Former inmates Elvin Johnson, Ricky Bryant and William Lawson meet with students from Patricia O’Connor’s Prison Literature class.
Georgetown’s Prison Outreach Program – which helps inmates at correctional facilities in Arlington and Alexandria, Va. – is celebrating its 30th anniversary this year.
Longtime Georgetown College English professor Patricia O’Connor, whose academic expertise is in narratives of violence, created the program shortly after she began teaching her Prison Literature class at Georgetown.
“I feel like the work we do in the classroom should never be disconnected from the work [the students] will do for the rest of their lives,” O’Connor said.
Former Inmates Speak
The program helps inmates with one-on-one tutoring and exposes them to a variety of academic disciplines. The class has evolved over the years, but has always focused on the prison experience as told by the people living it, she says.
O’Connor recently brought some former inmates who were also her students to her Georgetown class.
The three men – Elvin Johnson, Ricky Bryant, and William Lawson – had all been inmates at the now-shuttered District of Columbia correctional facility in Lorton, Va., spending decades in prison for crimes mostly stemming from drug and alcohol abuse.
Shift in Direction
Patricia O’Connor
The products of a school system plagued by a lack of resources and management, ongoing issues of race and poverty, the men hadn’t had much of an education before committing their crimes.
But after taking classes with O’Connor at Lorton, the men were inspired to learn. They became interested in thesis statements, sentence construction and basic composition.

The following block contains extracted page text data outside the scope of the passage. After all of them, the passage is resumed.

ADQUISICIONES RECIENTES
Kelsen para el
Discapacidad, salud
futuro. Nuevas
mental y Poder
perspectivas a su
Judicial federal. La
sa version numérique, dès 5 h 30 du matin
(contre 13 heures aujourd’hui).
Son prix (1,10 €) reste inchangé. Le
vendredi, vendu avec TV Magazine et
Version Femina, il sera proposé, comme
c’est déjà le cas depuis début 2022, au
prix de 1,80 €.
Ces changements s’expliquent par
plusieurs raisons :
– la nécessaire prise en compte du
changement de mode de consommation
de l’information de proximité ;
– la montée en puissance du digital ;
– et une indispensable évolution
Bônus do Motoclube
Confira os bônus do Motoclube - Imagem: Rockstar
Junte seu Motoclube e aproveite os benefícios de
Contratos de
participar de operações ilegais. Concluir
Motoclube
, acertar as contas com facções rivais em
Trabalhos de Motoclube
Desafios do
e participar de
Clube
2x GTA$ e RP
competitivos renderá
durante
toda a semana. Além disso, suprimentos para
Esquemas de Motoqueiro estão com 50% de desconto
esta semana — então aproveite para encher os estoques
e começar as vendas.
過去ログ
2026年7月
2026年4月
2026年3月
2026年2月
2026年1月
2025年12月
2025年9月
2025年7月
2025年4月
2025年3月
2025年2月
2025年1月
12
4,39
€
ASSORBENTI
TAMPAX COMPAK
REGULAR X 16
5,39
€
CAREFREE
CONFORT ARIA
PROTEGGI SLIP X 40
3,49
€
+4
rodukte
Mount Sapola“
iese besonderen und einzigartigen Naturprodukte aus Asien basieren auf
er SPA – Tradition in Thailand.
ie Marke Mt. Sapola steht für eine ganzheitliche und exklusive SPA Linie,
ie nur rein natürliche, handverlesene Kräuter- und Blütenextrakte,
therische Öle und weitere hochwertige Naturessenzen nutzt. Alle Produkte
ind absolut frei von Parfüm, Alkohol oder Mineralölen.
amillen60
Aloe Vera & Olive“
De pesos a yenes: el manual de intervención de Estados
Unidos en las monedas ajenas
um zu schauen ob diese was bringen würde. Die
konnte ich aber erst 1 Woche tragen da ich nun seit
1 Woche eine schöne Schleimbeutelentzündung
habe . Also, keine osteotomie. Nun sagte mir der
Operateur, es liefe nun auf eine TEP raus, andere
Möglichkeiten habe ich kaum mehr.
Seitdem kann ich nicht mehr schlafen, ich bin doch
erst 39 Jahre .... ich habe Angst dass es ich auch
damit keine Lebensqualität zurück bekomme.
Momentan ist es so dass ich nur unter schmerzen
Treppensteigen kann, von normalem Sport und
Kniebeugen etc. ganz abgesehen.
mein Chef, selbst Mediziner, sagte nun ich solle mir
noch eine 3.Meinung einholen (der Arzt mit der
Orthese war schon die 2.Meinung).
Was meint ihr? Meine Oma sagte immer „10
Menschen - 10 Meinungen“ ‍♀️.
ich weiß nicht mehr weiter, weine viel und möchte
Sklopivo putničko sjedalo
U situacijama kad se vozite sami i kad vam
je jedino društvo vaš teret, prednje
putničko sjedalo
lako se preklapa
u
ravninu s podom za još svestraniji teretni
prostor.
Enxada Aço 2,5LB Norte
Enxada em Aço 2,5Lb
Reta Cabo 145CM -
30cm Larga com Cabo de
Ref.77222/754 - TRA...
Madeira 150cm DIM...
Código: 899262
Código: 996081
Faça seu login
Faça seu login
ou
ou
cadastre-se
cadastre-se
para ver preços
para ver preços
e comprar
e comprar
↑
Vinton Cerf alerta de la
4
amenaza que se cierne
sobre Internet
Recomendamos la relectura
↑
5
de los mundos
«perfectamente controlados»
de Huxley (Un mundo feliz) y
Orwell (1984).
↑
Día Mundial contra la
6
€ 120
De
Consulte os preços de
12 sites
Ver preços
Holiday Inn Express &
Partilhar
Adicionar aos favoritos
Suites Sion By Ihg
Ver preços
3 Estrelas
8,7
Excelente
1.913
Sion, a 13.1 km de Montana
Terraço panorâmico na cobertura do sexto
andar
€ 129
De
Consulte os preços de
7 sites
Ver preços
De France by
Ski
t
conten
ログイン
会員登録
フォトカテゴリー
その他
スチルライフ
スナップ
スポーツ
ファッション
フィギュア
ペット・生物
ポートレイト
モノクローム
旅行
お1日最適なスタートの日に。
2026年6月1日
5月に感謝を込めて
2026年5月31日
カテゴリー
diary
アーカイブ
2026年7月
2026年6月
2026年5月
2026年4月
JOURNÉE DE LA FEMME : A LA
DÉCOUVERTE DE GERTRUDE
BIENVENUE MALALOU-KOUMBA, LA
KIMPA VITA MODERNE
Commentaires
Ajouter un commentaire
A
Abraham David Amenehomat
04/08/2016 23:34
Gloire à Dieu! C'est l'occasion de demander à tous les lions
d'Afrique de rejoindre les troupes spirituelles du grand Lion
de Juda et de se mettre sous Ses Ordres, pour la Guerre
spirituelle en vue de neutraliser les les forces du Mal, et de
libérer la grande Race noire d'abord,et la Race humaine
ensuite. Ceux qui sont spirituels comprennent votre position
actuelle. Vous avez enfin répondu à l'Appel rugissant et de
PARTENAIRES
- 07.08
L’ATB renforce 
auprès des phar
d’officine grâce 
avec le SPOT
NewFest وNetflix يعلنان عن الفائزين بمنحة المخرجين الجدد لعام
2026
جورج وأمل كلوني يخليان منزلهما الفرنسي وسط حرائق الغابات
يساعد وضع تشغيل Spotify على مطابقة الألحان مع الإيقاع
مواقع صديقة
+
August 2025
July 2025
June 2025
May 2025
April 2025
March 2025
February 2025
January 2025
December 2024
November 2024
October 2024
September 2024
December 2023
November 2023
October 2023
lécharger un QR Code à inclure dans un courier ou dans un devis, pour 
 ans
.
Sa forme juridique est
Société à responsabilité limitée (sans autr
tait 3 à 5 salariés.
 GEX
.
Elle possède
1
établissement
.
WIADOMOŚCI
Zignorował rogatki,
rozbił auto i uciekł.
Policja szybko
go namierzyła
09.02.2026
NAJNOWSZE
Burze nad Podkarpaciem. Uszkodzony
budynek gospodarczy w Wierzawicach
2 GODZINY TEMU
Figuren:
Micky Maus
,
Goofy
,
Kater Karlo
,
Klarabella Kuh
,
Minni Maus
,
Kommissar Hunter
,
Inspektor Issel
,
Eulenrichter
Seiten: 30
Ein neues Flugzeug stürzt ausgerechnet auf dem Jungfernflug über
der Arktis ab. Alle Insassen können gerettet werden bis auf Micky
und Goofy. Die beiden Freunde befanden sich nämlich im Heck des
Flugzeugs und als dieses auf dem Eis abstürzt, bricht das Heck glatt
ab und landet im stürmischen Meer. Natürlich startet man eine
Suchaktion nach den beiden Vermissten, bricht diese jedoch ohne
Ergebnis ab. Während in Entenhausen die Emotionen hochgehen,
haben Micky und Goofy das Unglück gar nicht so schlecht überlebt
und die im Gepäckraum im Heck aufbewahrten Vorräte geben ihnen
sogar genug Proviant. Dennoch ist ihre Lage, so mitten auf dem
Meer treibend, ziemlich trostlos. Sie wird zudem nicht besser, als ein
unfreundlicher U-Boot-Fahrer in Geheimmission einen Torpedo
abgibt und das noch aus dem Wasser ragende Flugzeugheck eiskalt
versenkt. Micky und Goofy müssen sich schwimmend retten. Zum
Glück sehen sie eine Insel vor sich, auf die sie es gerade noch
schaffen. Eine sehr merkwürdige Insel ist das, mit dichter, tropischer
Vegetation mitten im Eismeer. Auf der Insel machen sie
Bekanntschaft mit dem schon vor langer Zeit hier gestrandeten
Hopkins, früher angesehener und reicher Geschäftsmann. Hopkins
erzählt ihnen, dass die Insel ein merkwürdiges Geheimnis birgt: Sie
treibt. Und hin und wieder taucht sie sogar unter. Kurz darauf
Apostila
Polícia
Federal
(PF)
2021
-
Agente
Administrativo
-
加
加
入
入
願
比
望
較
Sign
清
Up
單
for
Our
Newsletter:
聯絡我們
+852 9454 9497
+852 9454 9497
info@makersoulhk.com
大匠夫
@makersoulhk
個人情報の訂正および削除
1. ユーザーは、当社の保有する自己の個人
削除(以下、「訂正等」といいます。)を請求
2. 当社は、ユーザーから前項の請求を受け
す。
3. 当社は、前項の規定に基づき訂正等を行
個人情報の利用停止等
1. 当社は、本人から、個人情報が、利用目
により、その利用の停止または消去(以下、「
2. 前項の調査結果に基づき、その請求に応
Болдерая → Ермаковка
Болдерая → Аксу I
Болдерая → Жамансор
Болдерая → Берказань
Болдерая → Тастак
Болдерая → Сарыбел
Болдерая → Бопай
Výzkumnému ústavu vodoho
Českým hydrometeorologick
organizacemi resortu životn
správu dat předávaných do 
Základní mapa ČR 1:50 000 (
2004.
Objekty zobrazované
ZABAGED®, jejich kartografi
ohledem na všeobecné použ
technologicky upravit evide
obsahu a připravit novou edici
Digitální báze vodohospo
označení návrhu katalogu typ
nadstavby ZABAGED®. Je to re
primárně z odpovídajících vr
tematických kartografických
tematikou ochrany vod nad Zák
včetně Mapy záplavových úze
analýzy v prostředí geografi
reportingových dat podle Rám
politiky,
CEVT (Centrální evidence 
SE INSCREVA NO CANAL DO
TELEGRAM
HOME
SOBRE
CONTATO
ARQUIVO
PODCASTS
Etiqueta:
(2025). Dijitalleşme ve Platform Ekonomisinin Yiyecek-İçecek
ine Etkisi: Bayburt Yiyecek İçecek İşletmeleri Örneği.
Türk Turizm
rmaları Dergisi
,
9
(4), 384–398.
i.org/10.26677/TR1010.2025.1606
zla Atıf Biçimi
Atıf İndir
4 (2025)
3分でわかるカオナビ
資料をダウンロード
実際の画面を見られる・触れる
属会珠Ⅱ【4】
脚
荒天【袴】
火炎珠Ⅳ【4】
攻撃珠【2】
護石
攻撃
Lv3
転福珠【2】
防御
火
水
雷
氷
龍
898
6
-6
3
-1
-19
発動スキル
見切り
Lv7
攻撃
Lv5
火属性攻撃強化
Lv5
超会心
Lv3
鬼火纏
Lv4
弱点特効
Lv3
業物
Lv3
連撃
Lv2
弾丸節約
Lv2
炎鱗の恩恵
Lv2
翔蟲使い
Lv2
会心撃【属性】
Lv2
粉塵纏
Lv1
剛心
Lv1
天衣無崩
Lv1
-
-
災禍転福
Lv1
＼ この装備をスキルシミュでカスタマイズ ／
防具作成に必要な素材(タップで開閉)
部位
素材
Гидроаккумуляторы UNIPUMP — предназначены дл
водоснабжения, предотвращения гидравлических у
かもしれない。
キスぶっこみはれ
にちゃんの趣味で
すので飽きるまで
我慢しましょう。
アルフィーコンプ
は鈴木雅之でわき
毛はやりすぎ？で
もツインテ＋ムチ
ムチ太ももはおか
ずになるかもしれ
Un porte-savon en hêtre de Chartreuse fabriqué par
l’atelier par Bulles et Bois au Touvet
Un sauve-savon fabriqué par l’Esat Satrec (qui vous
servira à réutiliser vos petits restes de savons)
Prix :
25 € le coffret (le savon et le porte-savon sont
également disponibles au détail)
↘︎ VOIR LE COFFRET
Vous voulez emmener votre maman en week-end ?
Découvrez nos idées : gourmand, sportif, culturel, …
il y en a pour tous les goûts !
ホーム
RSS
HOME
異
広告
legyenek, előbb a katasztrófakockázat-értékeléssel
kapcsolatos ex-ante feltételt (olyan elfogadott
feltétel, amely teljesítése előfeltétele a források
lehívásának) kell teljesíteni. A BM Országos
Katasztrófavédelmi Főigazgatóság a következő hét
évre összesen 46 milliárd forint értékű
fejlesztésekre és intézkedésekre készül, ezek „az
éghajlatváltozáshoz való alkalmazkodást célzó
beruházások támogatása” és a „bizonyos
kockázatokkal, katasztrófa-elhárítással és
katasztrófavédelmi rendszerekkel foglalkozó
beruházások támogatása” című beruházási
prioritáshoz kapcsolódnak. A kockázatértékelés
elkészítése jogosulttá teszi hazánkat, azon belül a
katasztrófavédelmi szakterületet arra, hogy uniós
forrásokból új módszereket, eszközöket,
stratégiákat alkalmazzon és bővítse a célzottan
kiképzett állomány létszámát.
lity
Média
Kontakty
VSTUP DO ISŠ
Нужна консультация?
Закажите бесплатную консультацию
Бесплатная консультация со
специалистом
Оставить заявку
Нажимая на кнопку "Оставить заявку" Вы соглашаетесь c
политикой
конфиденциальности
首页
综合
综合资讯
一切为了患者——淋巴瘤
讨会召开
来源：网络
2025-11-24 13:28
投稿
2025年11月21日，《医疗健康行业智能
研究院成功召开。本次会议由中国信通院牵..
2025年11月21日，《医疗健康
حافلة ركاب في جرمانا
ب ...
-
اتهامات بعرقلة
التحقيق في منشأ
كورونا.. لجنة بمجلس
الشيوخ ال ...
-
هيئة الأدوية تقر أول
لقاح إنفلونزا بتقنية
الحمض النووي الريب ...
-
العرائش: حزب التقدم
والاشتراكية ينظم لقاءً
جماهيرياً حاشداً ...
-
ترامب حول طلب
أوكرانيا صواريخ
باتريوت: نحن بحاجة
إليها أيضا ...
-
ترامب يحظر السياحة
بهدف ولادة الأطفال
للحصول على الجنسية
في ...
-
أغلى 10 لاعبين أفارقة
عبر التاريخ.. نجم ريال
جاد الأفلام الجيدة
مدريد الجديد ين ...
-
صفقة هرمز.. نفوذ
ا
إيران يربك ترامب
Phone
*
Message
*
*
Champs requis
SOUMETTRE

“Once we began to learn and read, it was so exciting,” Johnson told the class.”It was a shift in direction, and I really enjoyed learning.”
Gaining Perspective
Students’ interaction with current or former inmates is crucial to their understanding of prison literature, O’Connor says.
Over the years, her Georgetown students have tutored and also taken classes alongside inmates at Lorton and the two groups have critiqued each other’s work.
“I think it’s so important to gain perspective from the other side of the criminal justice system,” said Laura Higbee (C’15), a prison outreach volunteer.
An American studies major, Higbee took the class after spending last summer interning at the U.S. District Court for the Eastern District of Tennessee.